Ojas n’était pas idiot. Il n’était pas aussi intelligent que d’autres, comme Chidera, et il se doutait que tout le monde ne cherchait pas avec autant de détermination pourquoi le panthéon était parti. Mais il refusait de croire que certains Galatéens, peu importe leur statut, se satisfaisaient de la situation. Il ne voulait pas y penser, il ne pouvait y croire. Rien que de l’imaginer, son cœur se serrait.

Surpris par son soudain éclat de voix, Mirage avait esquissé un mouvement de recul. Puis, voyant la détresse qu’exsudait Ojas, il s’était redressé de toute sa petite taille, sans se départir entièrement de sa raideur. Ojas n’aurait pas dû réagir aussi vivement, et déjà il le regrettait. Il voyait la désapprobation coléreuse dans ses yeux d’onyx. Ses mains se firent encore plus maladroites, et il dut s’y reprendre à plusieurs fois pour sortir le flambeau et le briquet que lui avait prêté Maïa. Il se força à ralentir pour ne pas trahir la nervosité grandissante qui lui engourdissait les doigts. Le jeune homme le dévisagea un moment avant de lâcher :

—Tu as vraiment la foi, pas vrai ?

La gorge nouée, Ojas acquiesça. Un peu de dédain transparut sur le visage de Mirage, mais il se contenta de claquer sa langue avant de se détourner. Sans ajouter quoi que ce soit, le charpentier alluma la torche. Il s’excuserait plus tard, quand Mirage se serait calmé et qu’ils seraient sortis du temple. Pour l’instant, ils avaient une mission à accomplir.

Ojas, flambeau en main, rattrapa Mirage en quelques enjambées. Les deux hommes marchaient silencieusement, passant devant des portes fermées qu’Ojas n’osait approcher. Soudain, il s’arrêta face à l’une d’entre elles, sur leur gauche. La fleur de Galatéa y était gravée, de la peinture dorée dans les rainures. Les plans du temple que lui avaient montrés la Volindra lui revinrent en mémoire.

—La salle des dévotions, souffla-t-il. 

Il effleura la poignée sans avoir la force de la tourner. L’émotion lui donnait le vertige. Tout à coup, la main de Mirage vint recouvrir la sienne. Il se tourna vers lui ; le jeune homme avait fait tomber son capuchon et le regardait à son tour. Le jugement avait disparu de ses yeux. 

Ensemble, ils entrèrent dans la pièce.

La salle des dévotions ressemblait en tout point aux descriptions qu’on lui en avait faites. Ronde, aux colonnes qui grimpaient plus de vingt mètres au-dessus d’eux, un autel dessinait un cercle parfait en son centre. Un puits de lumière y descendait doucement, remplissant la gigantesque vasque qui y trônait. Surtout, sur les murs étaient peints les cinq dieux de Galatéa. Bouche bée, Ojas vit tour à tour Perlez aux yeux de rubis et à la peau noire, Ashtar au sourire envoûtant, Heol et son visage d’enfant à l’expression si grave, Andon aux cheveux d’encre et au teint mat… Enfin, Maen. La vue du roi des dieux lui coupa le souffle. Mâchoire carrée, cheveux grisonnants aux tempes, la bouche dure mais pleine de sagesse. Les figures gigantesques de ses dieux le fixaient avec intensité. L’espace d’un instant, Ojas se demanda s’ils étaient vraiment partis. Comment expliquer l’émotion qui le submergeait, s’ils n’étaient pas là ? Il était saisi d’une joie sacrée à leur vue.

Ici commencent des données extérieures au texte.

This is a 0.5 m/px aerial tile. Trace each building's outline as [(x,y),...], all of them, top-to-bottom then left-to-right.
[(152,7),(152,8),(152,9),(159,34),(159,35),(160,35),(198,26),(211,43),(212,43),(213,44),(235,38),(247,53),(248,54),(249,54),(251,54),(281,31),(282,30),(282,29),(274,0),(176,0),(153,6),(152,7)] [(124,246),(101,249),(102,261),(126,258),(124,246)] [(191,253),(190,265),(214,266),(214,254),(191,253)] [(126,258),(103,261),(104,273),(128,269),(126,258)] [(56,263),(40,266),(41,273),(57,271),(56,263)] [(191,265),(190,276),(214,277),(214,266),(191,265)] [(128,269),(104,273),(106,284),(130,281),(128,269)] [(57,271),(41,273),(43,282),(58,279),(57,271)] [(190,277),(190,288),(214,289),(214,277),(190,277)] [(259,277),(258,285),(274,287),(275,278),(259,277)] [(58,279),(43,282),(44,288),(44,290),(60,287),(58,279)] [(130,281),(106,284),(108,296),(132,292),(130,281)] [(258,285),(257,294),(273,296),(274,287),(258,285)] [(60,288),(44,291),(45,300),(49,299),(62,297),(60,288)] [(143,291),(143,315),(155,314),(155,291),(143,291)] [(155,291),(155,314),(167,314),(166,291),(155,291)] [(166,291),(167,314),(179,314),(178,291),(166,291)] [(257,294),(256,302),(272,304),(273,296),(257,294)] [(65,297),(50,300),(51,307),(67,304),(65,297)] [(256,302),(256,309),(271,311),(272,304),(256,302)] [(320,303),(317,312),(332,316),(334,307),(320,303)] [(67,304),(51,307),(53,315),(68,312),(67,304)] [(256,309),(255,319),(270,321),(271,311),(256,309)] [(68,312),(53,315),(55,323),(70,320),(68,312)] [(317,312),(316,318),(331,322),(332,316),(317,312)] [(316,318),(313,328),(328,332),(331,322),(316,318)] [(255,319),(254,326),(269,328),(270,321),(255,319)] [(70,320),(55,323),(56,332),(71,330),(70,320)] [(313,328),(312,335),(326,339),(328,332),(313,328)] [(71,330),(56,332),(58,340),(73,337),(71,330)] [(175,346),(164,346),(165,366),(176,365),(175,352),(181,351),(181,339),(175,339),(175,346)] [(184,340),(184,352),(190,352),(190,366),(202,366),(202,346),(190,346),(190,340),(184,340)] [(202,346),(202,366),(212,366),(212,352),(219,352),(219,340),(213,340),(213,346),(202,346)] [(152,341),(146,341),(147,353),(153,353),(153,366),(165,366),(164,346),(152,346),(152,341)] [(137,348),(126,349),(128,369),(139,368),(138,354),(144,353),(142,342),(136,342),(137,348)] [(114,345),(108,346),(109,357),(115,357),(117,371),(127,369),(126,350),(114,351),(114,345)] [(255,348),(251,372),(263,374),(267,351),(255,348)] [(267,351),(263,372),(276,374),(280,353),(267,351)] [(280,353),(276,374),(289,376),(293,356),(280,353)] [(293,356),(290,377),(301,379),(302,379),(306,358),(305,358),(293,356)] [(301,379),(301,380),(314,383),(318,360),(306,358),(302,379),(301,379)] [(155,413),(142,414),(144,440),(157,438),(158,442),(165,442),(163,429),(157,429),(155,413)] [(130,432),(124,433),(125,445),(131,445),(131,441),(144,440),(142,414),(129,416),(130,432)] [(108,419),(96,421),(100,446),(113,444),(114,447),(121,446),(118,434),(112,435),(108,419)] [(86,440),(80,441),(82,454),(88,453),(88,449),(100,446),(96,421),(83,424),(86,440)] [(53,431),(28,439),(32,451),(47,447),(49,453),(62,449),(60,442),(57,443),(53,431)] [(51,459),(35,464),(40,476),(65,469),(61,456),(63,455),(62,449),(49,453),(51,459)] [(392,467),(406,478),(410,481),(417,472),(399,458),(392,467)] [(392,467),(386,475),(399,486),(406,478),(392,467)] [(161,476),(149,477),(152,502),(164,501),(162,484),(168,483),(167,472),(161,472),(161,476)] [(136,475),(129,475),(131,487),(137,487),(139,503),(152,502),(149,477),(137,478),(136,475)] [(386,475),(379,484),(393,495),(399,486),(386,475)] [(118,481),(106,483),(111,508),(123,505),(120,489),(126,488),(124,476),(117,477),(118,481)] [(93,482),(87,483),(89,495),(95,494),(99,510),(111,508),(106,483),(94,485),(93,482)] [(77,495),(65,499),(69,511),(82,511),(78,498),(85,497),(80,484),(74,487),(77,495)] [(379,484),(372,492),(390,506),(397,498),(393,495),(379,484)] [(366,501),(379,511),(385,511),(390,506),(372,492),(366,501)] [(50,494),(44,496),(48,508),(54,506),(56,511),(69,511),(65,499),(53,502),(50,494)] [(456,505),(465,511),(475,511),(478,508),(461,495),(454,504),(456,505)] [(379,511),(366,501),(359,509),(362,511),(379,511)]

—Tes dieux ne font pas le ménage, remarqua Mirage en donnant un coup de pied dans un vase rempli de fleurs racornies.

Le pot de porcelaine se renversa sans se briser. De l’eau s’en écoula. Mirage garda les yeux fixés sur le désordre qu’il créait. Pour un peu, Ojas crut qu’il allait entreprendre de casser les autres vases disposés autour de l’autel. Toutefois, il avait raison : la beauté des lieux lui avait caché la saleté qui s’y était installée. Une épaisse couche de poussière s’était déposée sur chaque surface, et des cendres s’égrenaient de la grande vasque au pied de l’autel. Il y en avait d’autres, disposées en un cercle concentrique tout autour de la pièce, et là aussi de la poudre noire s’était répandue sur leurs piédestaux. L’enthousiasme d’Ojas en fut rafraîchi. 

Le temple était vide, et depuis longtemps. 

—Tu les pries tous ? demanda soudain son invité.

—Oui, dit Ojas sans détacher son regard des peintures.

—Même lui ? et Mirage pointa la figure d’Ashtar.

Ojas hocha la tête. Se rapprochant de lui, il expliqua :

—C’est le dieu de l’amour, des illusions et du hasard. On le fêtait avec le retour du printemps. Ashtar, murmura Ojas, le nom s’envolant de ses lèvres comme un oiseau, comme une colonne de fumée. Notre porte-bonheur. Il a amené les Galatéens sur la colline quand l’Empire nous a attaqués, il y a trois cent ans. Je sais que tu… as du mal à comprendre, dit tout à coup Ojas. Mais Galatéa a des raisons de faire confiance à ses dieux. Il y a forcément une raison pour leur départ. Ils ont accompli beaucoup de miracles pour nous. Tu savais que Maen a dessiné les plans de la cité lui-même ? Avec ses pouvoirs, les pierres se sont levées d’elles-mêmes pour obéir à ses ordres.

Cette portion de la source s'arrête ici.